Wednesday, January 21, 2009

Leaf

In botany, a leaf is an above-ground plant organ specialized for photosynthesis. For this purpose, a leaf is typically flat (laminar) and thin, to expose the cells containing chloroplast to light over a broad area, and to allow light to penetrate fully into the tissues. Leaves are also the sites in most plants where transpiration and guttation take place. Leaves can store food and water, and are modified in some plants for other purposes. The comparable structures of ferns are correctly referred to as fronds. Furthermore, leaves are prominent in the human diet as leaf vegetables

A structurally complete leaf of an angiosperm consists of a petiole (leaf stem), a lamina (leaf blade), and stipules (small processes located to either side of the base of the petiole). The petiole attaches to the stem at a point called the "leaf axil". Not every species produces leaves with all of the aforementioned structural components.

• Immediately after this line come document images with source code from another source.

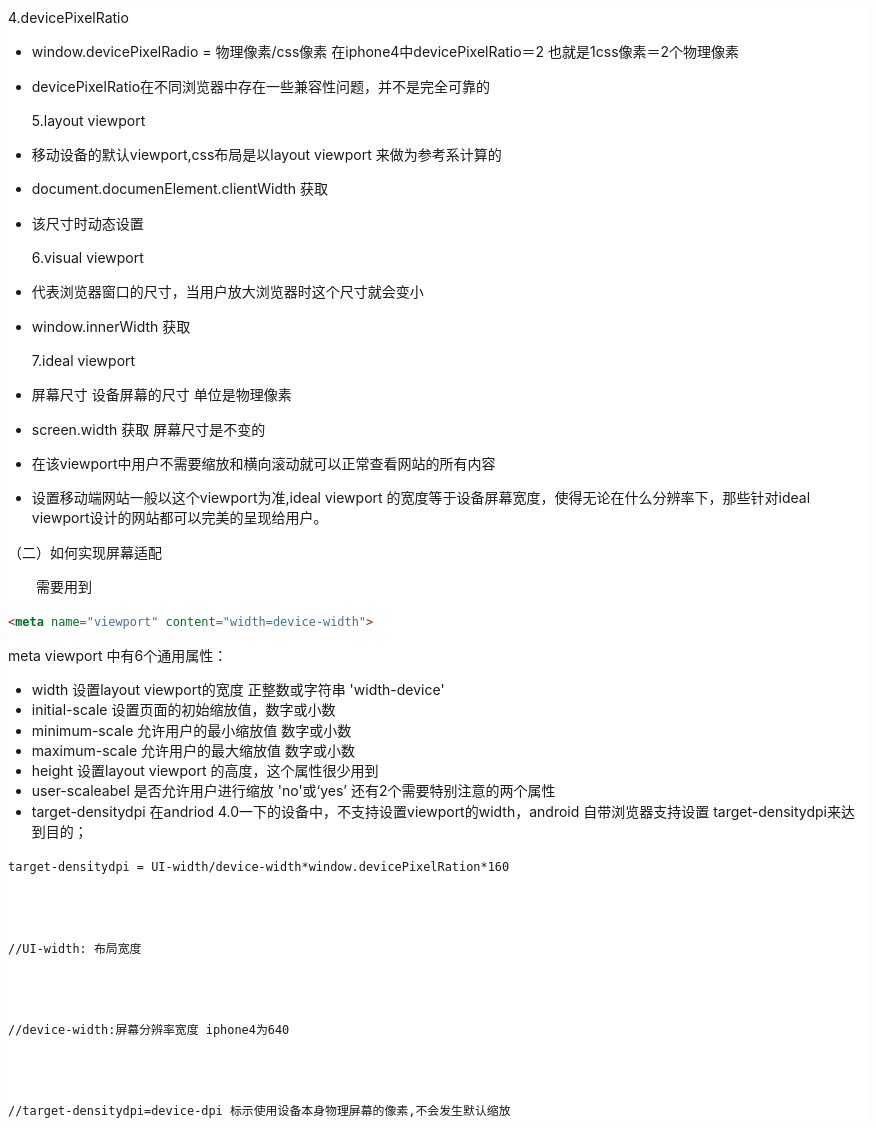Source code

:   4.devicePixelRatio

- window.devicePixelRadio = 物理像素/css像素 在iphone4中devicePixelRatio＝2 也就是1css像素＝2个物理像素
- devicePixelRatio在不同浏览器中存在一些兼容性问题，并不是完全可靠的

  5.layout viewport

- 移动设备的默认viewport,css布局是以layout viewport 来做为参考系计算的
- document.documenElement.clientWidth 获取
- 该尺寸时动态设置

  6.visual viewport

- 代表浏览器窗口的尺寸，当用户放大浏览器时这个尺寸就会变小
- window.innerWidth 获取

  7.ideal viewport

- 屏幕尺寸 设备屏幕的尺寸 单位是物理像素
- screen.width 获取 屏幕尺寸是不变的
- 在该viewport中用户不需要缩放和横向滚动就可以正常查看网站的所有内容
- 设置移动端网站一般以这个viewport为准,ideal viewport 的宽度等于设备屏幕宽度，使得无论在什么分辨率下，那些针对ideal viewport设计的网站都可以完美的呈现给用户。

（二）如何实现屏幕适配

　　需要用到

```html
<meta name="viewport" content="width=device-width">
```

meta viewport 中有6个通用属性：

- width 设置layout viewport的宽度 正整数或字符串 'width-device'
- initial-scale 设置页面的初始缩放值，数字或小数
- minimum-scale 允许用户的最小缩放值 数字或小数
- maximum-scale 允许用户的最大缩放值 数字或小数
- height 设置layout viewport 的高度，这个属性很少用到
- user-scaleabel 是否允许用户进行缩放 'no'或‘yes’ 还有2个需要特别注意的两个属性
- target-densitydpi 在andriod 4.0一下的设备中，不支持设置viewport的width，android 自带浏览器支持设置 target-densitydpi来达到目的；

```html
target-densitydpi = UI-width/device-width*window.devicePixelRation*160



//UI-width: 布局宽度



//device-width:屏幕分辨率宽度 iphone4为640



//target-densitydpi=device-dpi 标示使用设备本身物理屏幕的像素,不会发生默认缩放
```
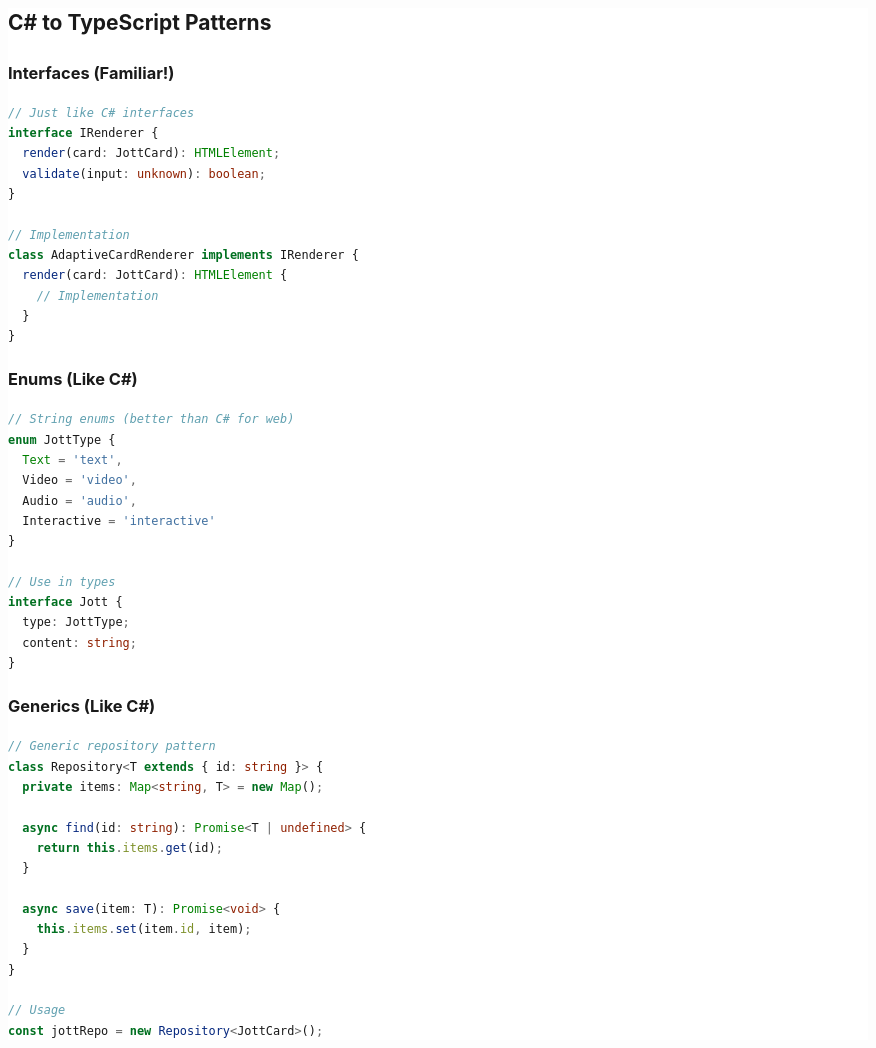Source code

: ## C# to TypeScript Patterns

### Interfaces (Familiar!)
```typescript
// Just like C# interfaces
interface IRenderer {
  render(card: JottCard): HTMLElement;
  validate(input: unknown): boolean;
}

// Implementation
class AdaptiveCardRenderer implements IRenderer {
  render(card: JottCard): HTMLElement {
    // Implementation
  }
}
```

### Enums (Like C#)
```typescript
// String enums (better than C# for web)
enum JottType {
  Text = 'text',
  Video = 'video',
  Audio = 'audio',
  Interactive = 'interactive'
}

// Use in types
interface Jott {
  type: JottType;
  content: string;
}
```

### Generics (Like C#)
```typescript
// Generic repository pattern
class Repository<T extends { id: string }> {
  private items: Map<string, T> = new Map();

  async find(id: string): Promise<T | undefined> {
    return this.items.get(id);
  }

  async save(item: T): Promise<void> {
    this.items.set(item.id, item);
  }
}

// Usage
const jottRepo = new Repository<JottCard>();
```
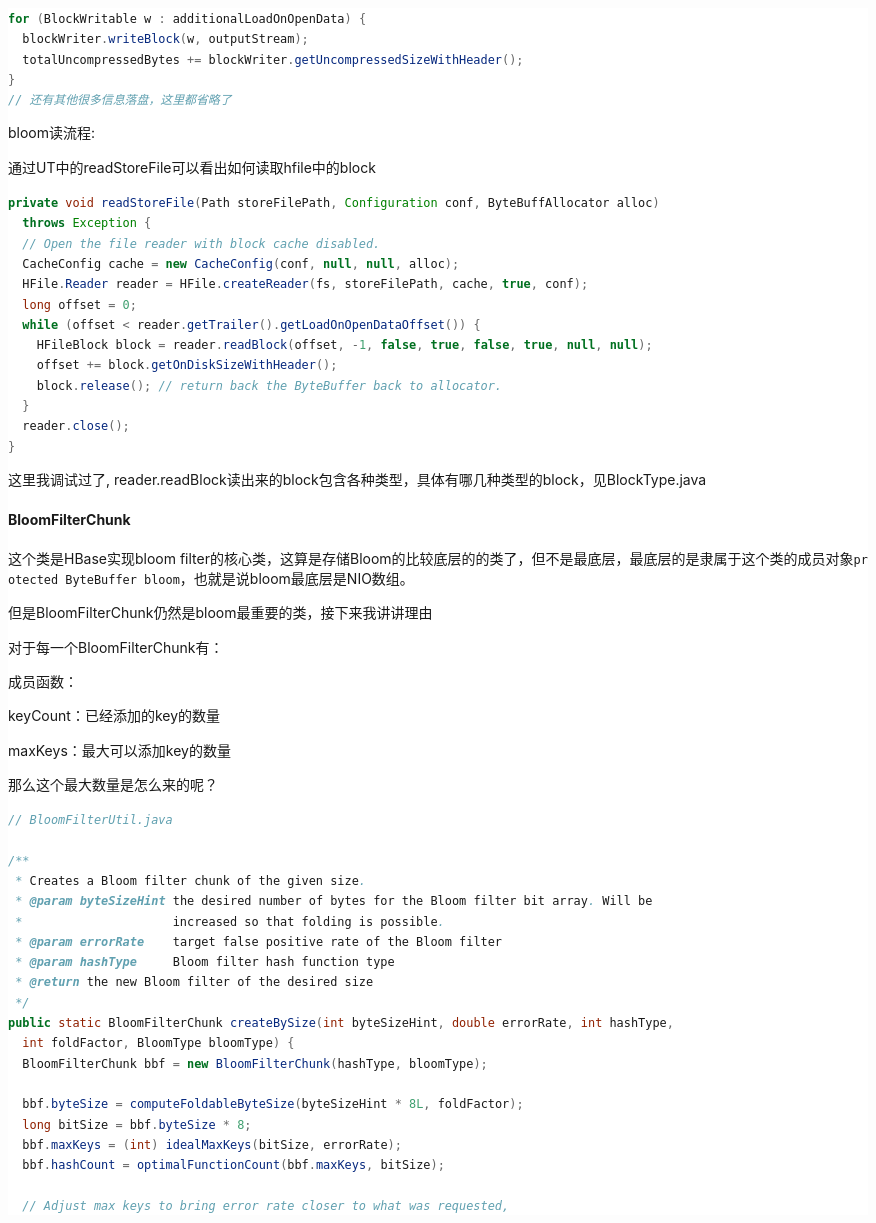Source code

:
 ```java
for (BlockWritable w : additionalLoadOnOpenData) {
  blockWriter.writeBlock(w, outputStream);
  totalUncompressedBytes += blockWriter.getUncompressedSizeWithHeader();
}
// 还有其他很多信息落盘，这里都省略了
```



bloom读流程:

通过UT中的readStoreFile可以看出如何读取hfile中的block

```java
private void readStoreFile(Path storeFilePath, Configuration conf, ByteBuffAllocator alloc)
  throws Exception {
  // Open the file reader with block cache disabled.
  CacheConfig cache = new CacheConfig(conf, null, null, alloc);
  HFile.Reader reader = HFile.createReader(fs, storeFilePath, cache, true, conf);
  long offset = 0;
  while (offset < reader.getTrailer().getLoadOnOpenDataOffset()) {
    HFileBlock block = reader.readBlock(offset, -1, false, true, false, true, null, null);
    offset += block.getOnDiskSizeWithHeader();
    block.release(); // return back the ByteBuffer back to allocator.
  }
  reader.close();
}
```

这里我调试过了, reader.readBlock读出来的block包含各种类型，具体有哪几种类型的block，见BlockType.java



#### BloomFilterChunk

这个类是HBase实现bloom filter的核心类，这算是存储Bloom的比较底层的的类了，但不是最底层，最底层的是隶属于这个类的成员对象`protected ByteBuffer bloom`，也就是说bloom最底层是NIO数组。

但是BloomFilterChunk仍然是bloom最重要的类，接下来我讲讲理由

对于每一个BloomFilterChunk有：

成员函数：

keyCount：已经添加的key的数量

maxKeys：最大可以添加key的数量

那么这个最大数量是怎么来的呢？

```java
// BloomFilterUtil.java

/**
 * Creates a Bloom filter chunk of the given size.
 * @param byteSizeHint the desired number of bytes for the Bloom filter bit array. Will be
 *                     increased so that folding is possible.
 * @param errorRate    target false positive rate of the Bloom filter
 * @param hashType     Bloom filter hash function type
 * @return the new Bloom filter of the desired size
 */
public static BloomFilterChunk createBySize(int byteSizeHint, double errorRate, int hashType,
  int foldFactor, BloomType bloomType) {
  BloomFilterChunk bbf = new BloomFilterChunk(hashType, bloomType);

  bbf.byteSize = computeFoldableByteSize(byteSizeHint * 8L, foldFactor);
  long bitSize = bbf.byteSize * 8;
  bbf.maxKeys = (int) idealMaxKeys(bitSize, errorRate);
  bbf.hashCount = optimalFunctionCount(bbf.maxKeys, bitSize);

  // Adjust max keys to bring error rate closer to what was requested,
```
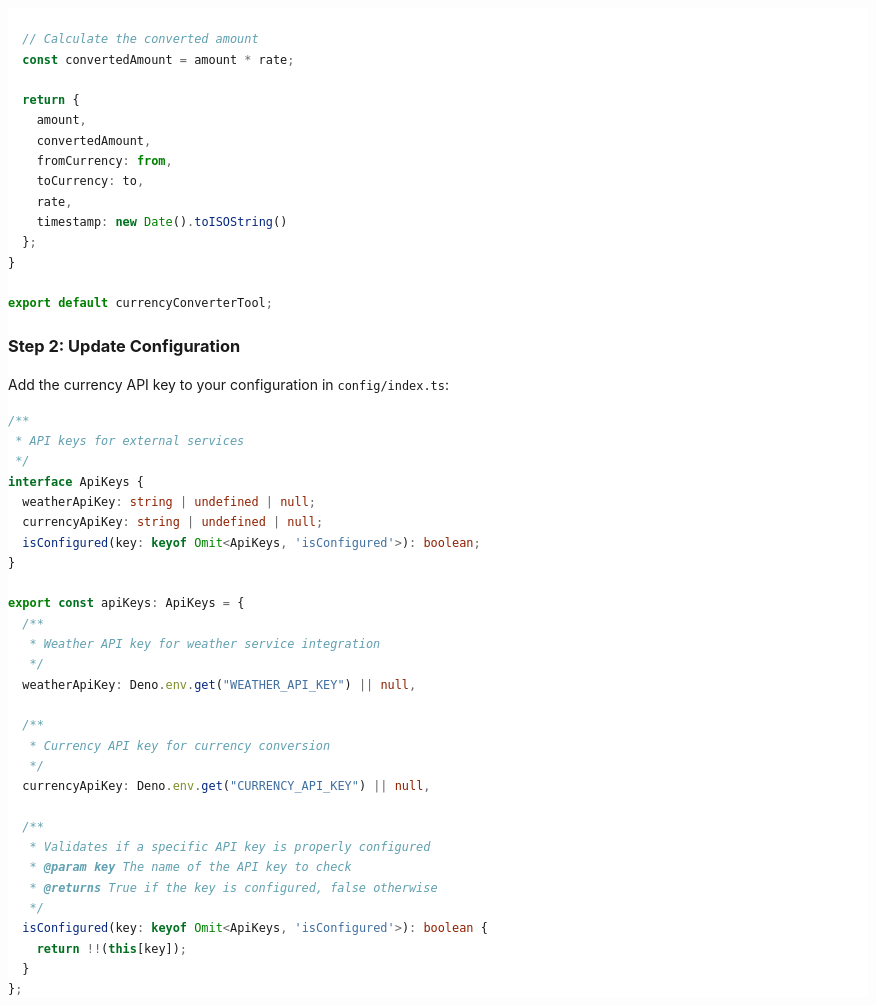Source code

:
 ```typescript
  
  // Calculate the converted amount
  const convertedAmount = amount * rate;
  
  return {
    amount,
    convertedAmount,
    fromCurrency: from,
    toCurrency: to,
    rate,
    timestamp: new Date().toISOString()
  };
}

export default currencyConverterTool;
```

### Step 2: Update Configuration

Add the currency API key to your configuration in `config/index.ts`:

```typescript
/**
 * API keys for external services
 */
interface ApiKeys {
  weatherApiKey: string | undefined | null;
  currencyApiKey: string | undefined | null;
  isConfigured(key: keyof Omit<ApiKeys, 'isConfigured'>): boolean;
}

export const apiKeys: ApiKeys = {
  /**
   * Weather API key for weather service integration
   */
  weatherApiKey: Deno.env.get("WEATHER_API_KEY") || null,
  
  /**
   * Currency API key for currency conversion
   */
  currencyApiKey: Deno.env.get("CURRENCY_API_KEY") || null,
  
  /**
   * Validates if a specific API key is properly configured
   * @param key The name of the API key to check
   * @returns True if the key is configured, false otherwise
   */
  isConfigured(key: keyof Omit<ApiKeys, 'isConfigured'>): boolean {
    return !!(this[key]);
  }
};
```
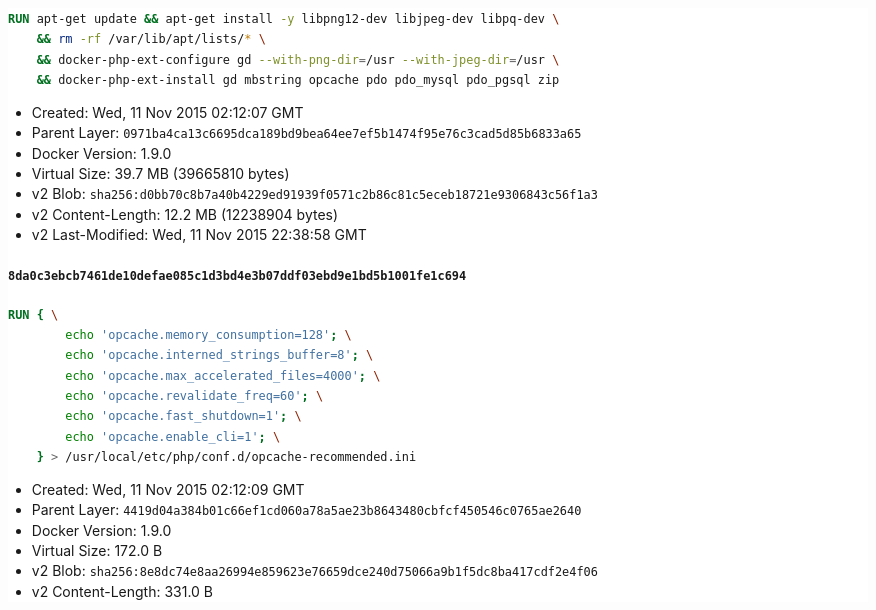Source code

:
 ```dockerfile
RUN apt-get update && apt-get install -y libpng12-dev libjpeg-dev libpq-dev \
	&& rm -rf /var/lib/apt/lists/* \
	&& docker-php-ext-configure gd --with-png-dir=/usr --with-jpeg-dir=/usr \
	&& docker-php-ext-install gd mbstring opcache pdo pdo_mysql pdo_pgsql zip
```

-	Created: Wed, 11 Nov 2015 02:12:07 GMT
-	Parent Layer: `0971ba4ca13c6695dca189bd9bea64ee7ef5b1474f95e76c3cad5d85b6833a65`
-	Docker Version: 1.9.0
-	Virtual Size: 39.7 MB (39665810 bytes)
-	v2 Blob: `sha256:d0bb70c8b7a40b4229ed91939f0571c2b86c81c5eceb18721e9306843c56f1a3`
-	v2 Content-Length: 12.2 MB (12238904 bytes)
-	v2 Last-Modified: Wed, 11 Nov 2015 22:38:58 GMT

#### `8da0c3ebcb7461de10defae085c1d3bd4e3b07ddf03ebd9e1bd5b1001fe1c694`

```dockerfile
RUN { \
		echo 'opcache.memory_consumption=128'; \
		echo 'opcache.interned_strings_buffer=8'; \
		echo 'opcache.max_accelerated_files=4000'; \
		echo 'opcache.revalidate_freq=60'; \
		echo 'opcache.fast_shutdown=1'; \
		echo 'opcache.enable_cli=1'; \
	} > /usr/local/etc/php/conf.d/opcache-recommended.ini
```

-	Created: Wed, 11 Nov 2015 02:12:09 GMT
-	Parent Layer: `4419d04a384b01c66ef1cd060a78a5ae23b8643480cbfcf450546c0765ae2640`
-	Docker Version: 1.9.0
-	Virtual Size: 172.0 B
-	v2 Blob: `sha256:8e8dc74e8aa26994e859623e76659dce240d75066a9b1f5dc8ba417cdf2e4f06`
-	v2 Content-Length: 331.0 B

In some species, paired stipules are not obvious or are absent altogether. A petiole may be absent, or the blade may not be laminar (flattened). The tremendous variety shown in leaf structure (anatomy) from species to species is presented in detail below under Leaf morphology. After a period of time (i.e. seasonally, during the autumn), deciduous trees shed their leaves. These leaves then decompose into the soil.

The epidermis is the outer multi-layered group of cells covering the leaf. It forms the boundary separating the plant's inner cells from the external world. The epidermis serves several functions: protection against water loss, regulation of gas exchange, secretion of metabolic compounds, and (in some species) absorption of water. Most leaves show dorsoventral anatomy: the upper (adaxial) and lower (abaxial) surfaces have somewhat different construction and may serve different functions.

The epidermis is usually transparent (epidermal cells lack chloroplasts) and coated on the outer side with a waxy cuticle that prevents water loss. The cuticle is in some cases thinner on the lower epidermis than on the upper epidermis, and is thicker on leaves from dry climates as compared with those from wet climates. The epidermis tissue includes several differentiated cell types: epidermal cells, guard cells, subsidiary cells, and epidermal hairs (trichomes). The epidermal cells are the most numerous, largest, and least specialized. These are typically more elongated in the leaves of monocots than in those of dicots.